● **TEXTO PARA LEITURA**
_ _ _ _ _
Embora Hitler ambicionasse ver sua ideia de educação plenamente concretizada, o tempo não lhe permitiu. Contudo, é inegável o fato de que o seu direcionamento foi impulsionado no sentido de se alcançar o fim desejado. Para isso, além de efetuar a nazificação das escolas já existentes, criou-se durante o Terceiro Reich, as escolas nacional-socialistas, para onde eram encaminhados todos os indivíduos em idade escolar que, por meio de um rigoroso aprendizado, eram submetidos à ordem e a disciplina, início da educação a que estariam subjugados, segundo palavras proferidas pelo próprio Hitler, durante a comemoração do Dia do Partido no ano de 1935, até o fim de suas vidas.

No futuro, o jovem homem ascenderá de uma escola para outra. Esta ascensão terá inicio na idade infantil e irá se encerrar quando o já veterano combatente atingir a idade madura. De então em diante ninguém dentre eles poderá dizer que em alguma época de sua vida atravessou uma fase em que teve de contar exclusivamente consigo mesmo. (BLEUEL, 1972, . 153).

Desde o inicio, o que de fato importava era incutir nas mentalidades juvenis que o primordial não era o interesse individual, mas o coletivo, e que este último deveria sempre sobrepujar ao primeiro. Assim, o jovem era privado da liberdade de decidir sobre sua vida e seu futuro, isso já não lhe pertencia; nem mesmo aos familiares era garantido esse direito. O que direcionava o caminho de cada jovem era o interesse geral, do povo e da nação. Era preciso que todo o povo fosse condicionado a dirigir sua vida em favor da coletividade e nada melhor que proceder a essa iniciação por meio dos jovens. "Em quem melhor inculcar esta posição e em condições de mais favoráveis perspectivas senão na entusiástica receptividade da juventude?" (BLEUEL, 1972, p.153). Foi por este motivo que não se postergou "um só minuto em basear nesta mesma juventude o proclamado Reich de Mil Anos e todo o futuro da nação". (BLEUEL, 1972, p. 153).
_ _ _ _ _
● **SEÇÃO DE DADOS**
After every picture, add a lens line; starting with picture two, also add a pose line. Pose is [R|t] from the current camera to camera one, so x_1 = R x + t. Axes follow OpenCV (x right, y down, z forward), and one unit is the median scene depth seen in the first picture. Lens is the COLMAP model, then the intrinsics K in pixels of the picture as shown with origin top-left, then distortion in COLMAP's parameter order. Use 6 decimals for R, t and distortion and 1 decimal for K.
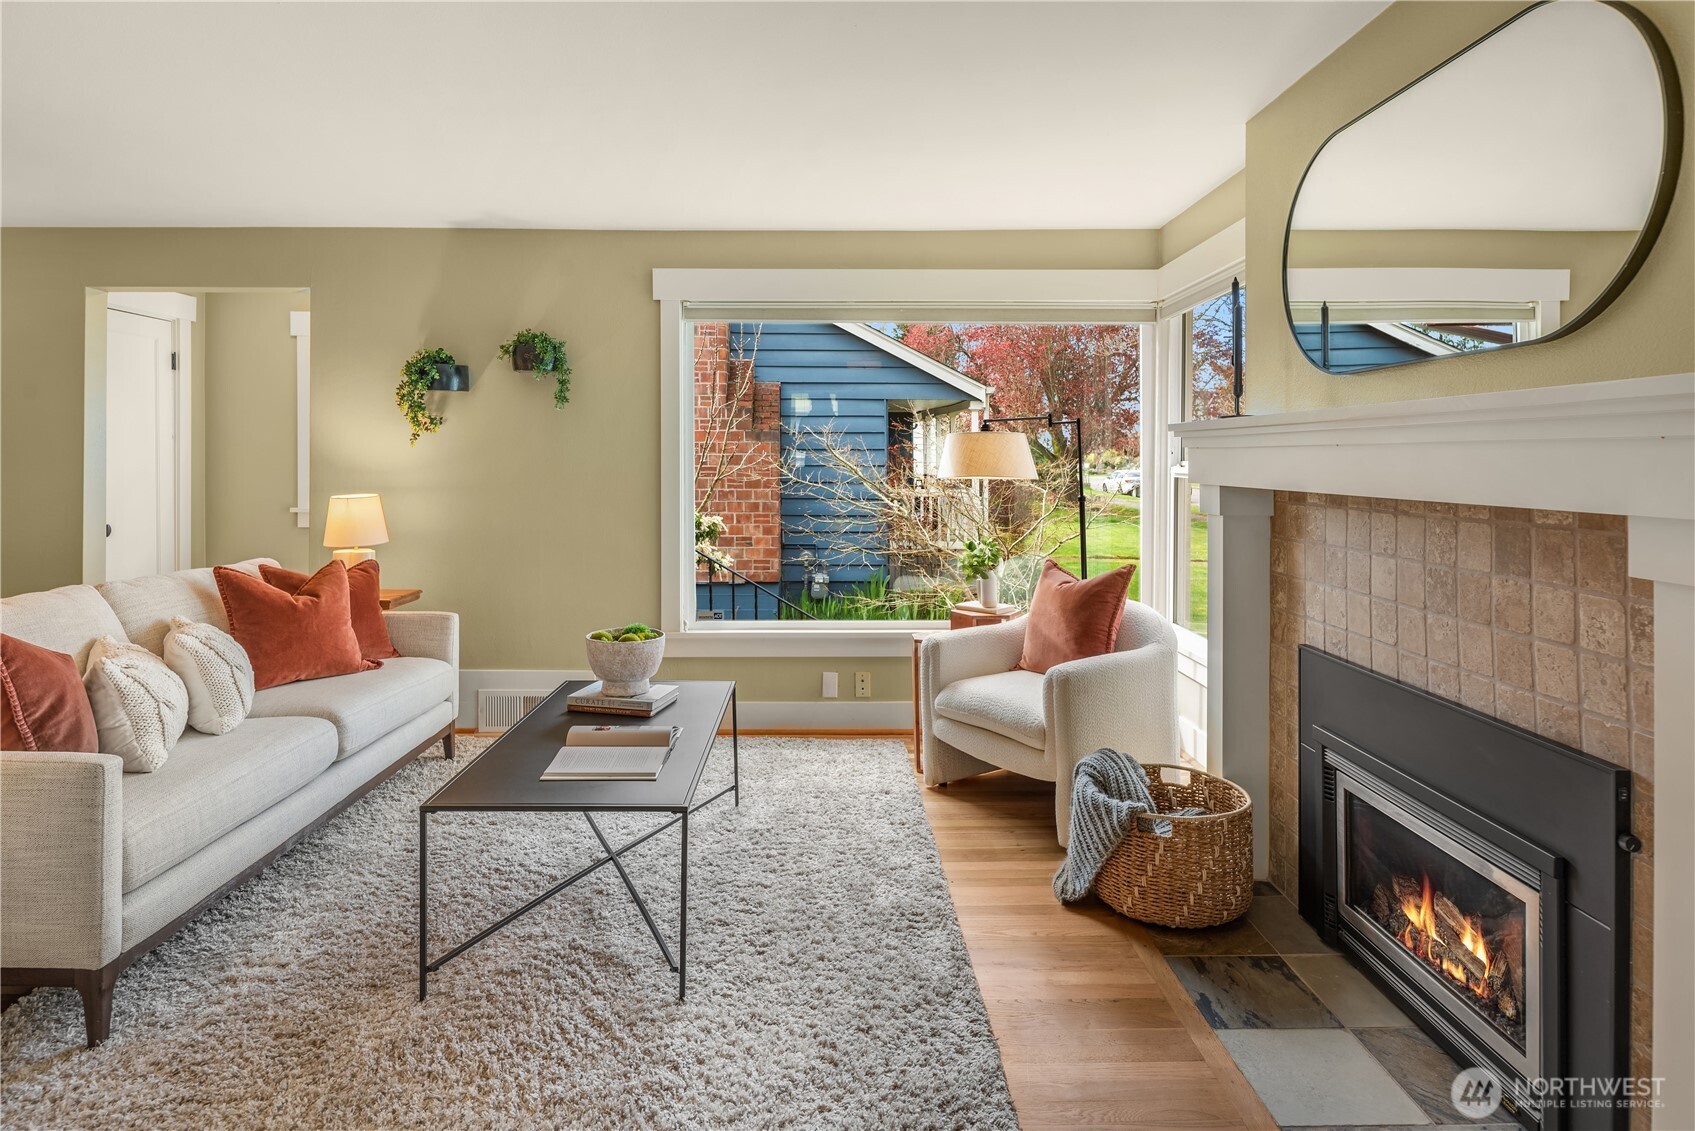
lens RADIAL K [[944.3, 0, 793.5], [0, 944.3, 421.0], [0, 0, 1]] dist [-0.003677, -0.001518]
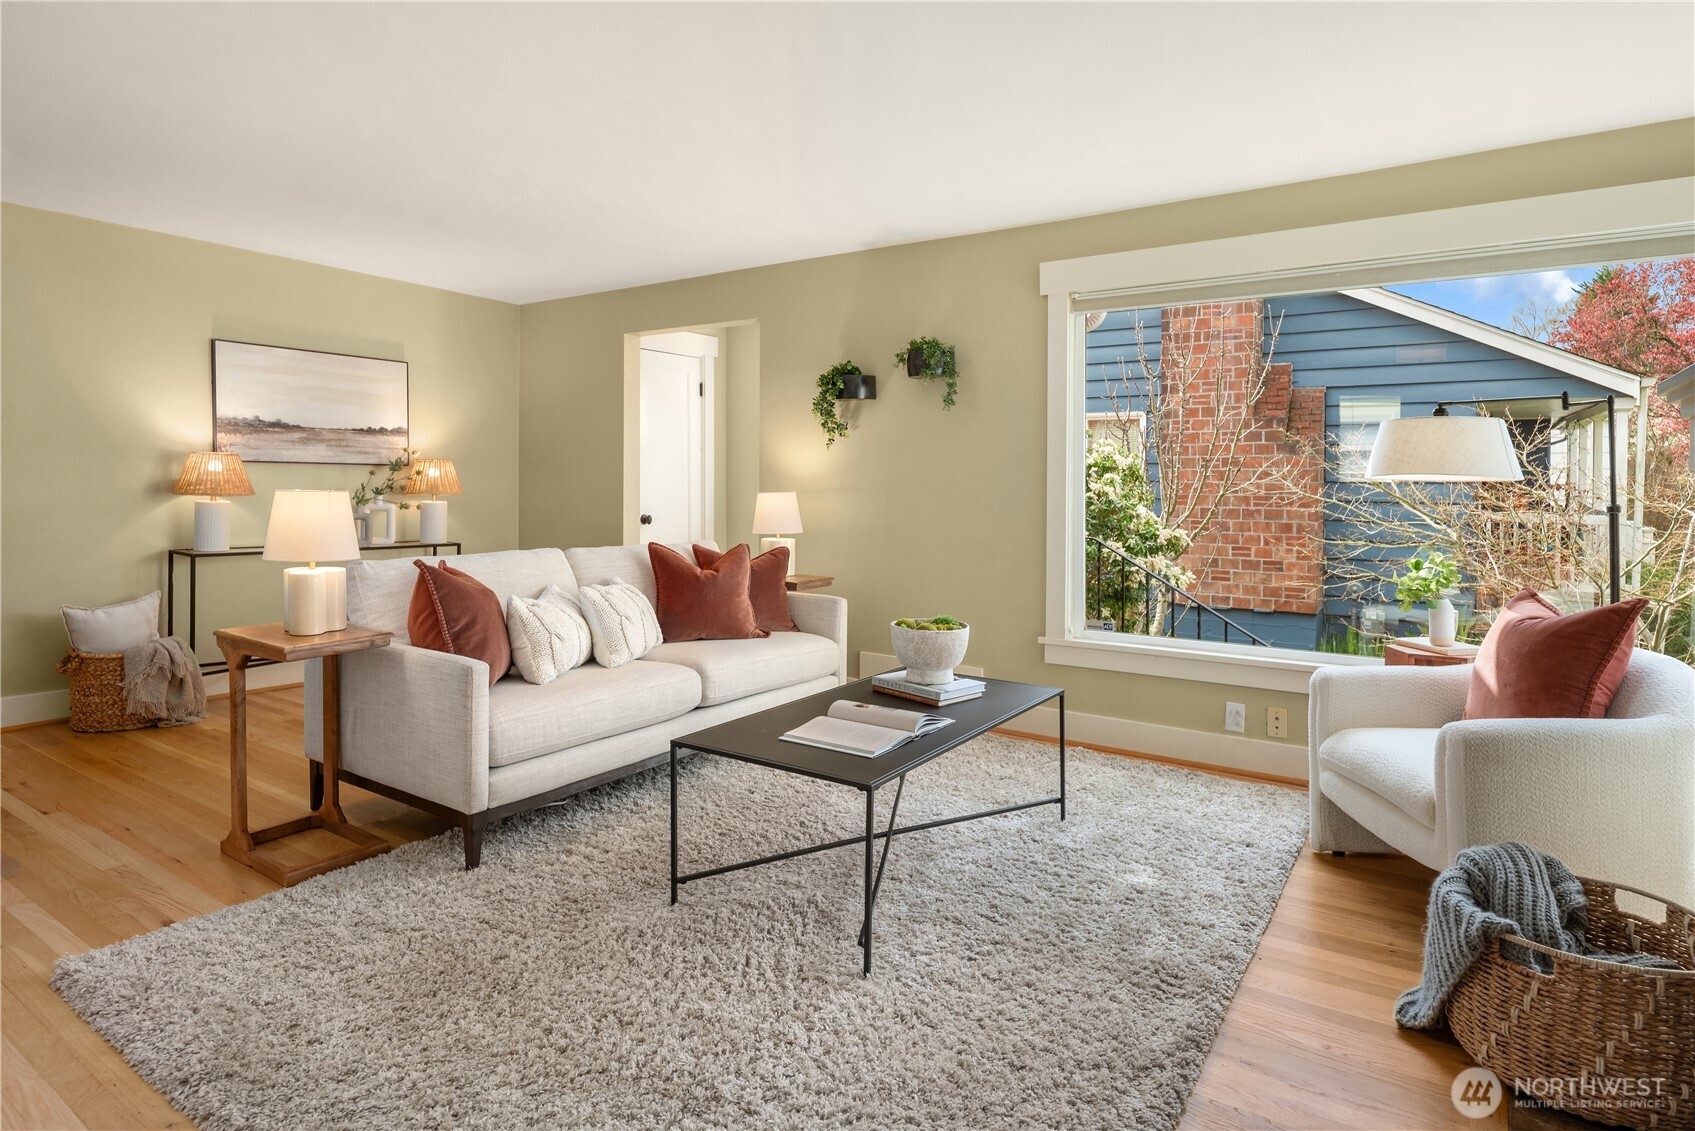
_ _ _ _ _
● **A TAREFA**
No texto sobre a educação no Terceiro Reich, liste, por favor, todos os trechos citados com a referência a Bleuel (1972), reproduzindo cada um por inteiro.

● **RESPOSTA DO EXERCÍCIO**
1. "No futuro, o jovem homem ascenderá de uma escola para outra. Esta ascensão terá inicio na idade infantil e irá se encerrar quando o já veterano combatente atingir a idade madura. De então em diante ninguém dentre eles poderá dizer que em alguma época de sua vida atravessou uma fase em que teve de contar exclusivamente consigo mesmo."
2. "Em quem melhor inculcar esta posição e em condições de mais favoráveis perspectivas senão na entusiástica receptividade da juventude?"
3. "um só minuto em basear nesta mesma juventude o proclamado Reich de Mil Anos e todo o futuro da nação"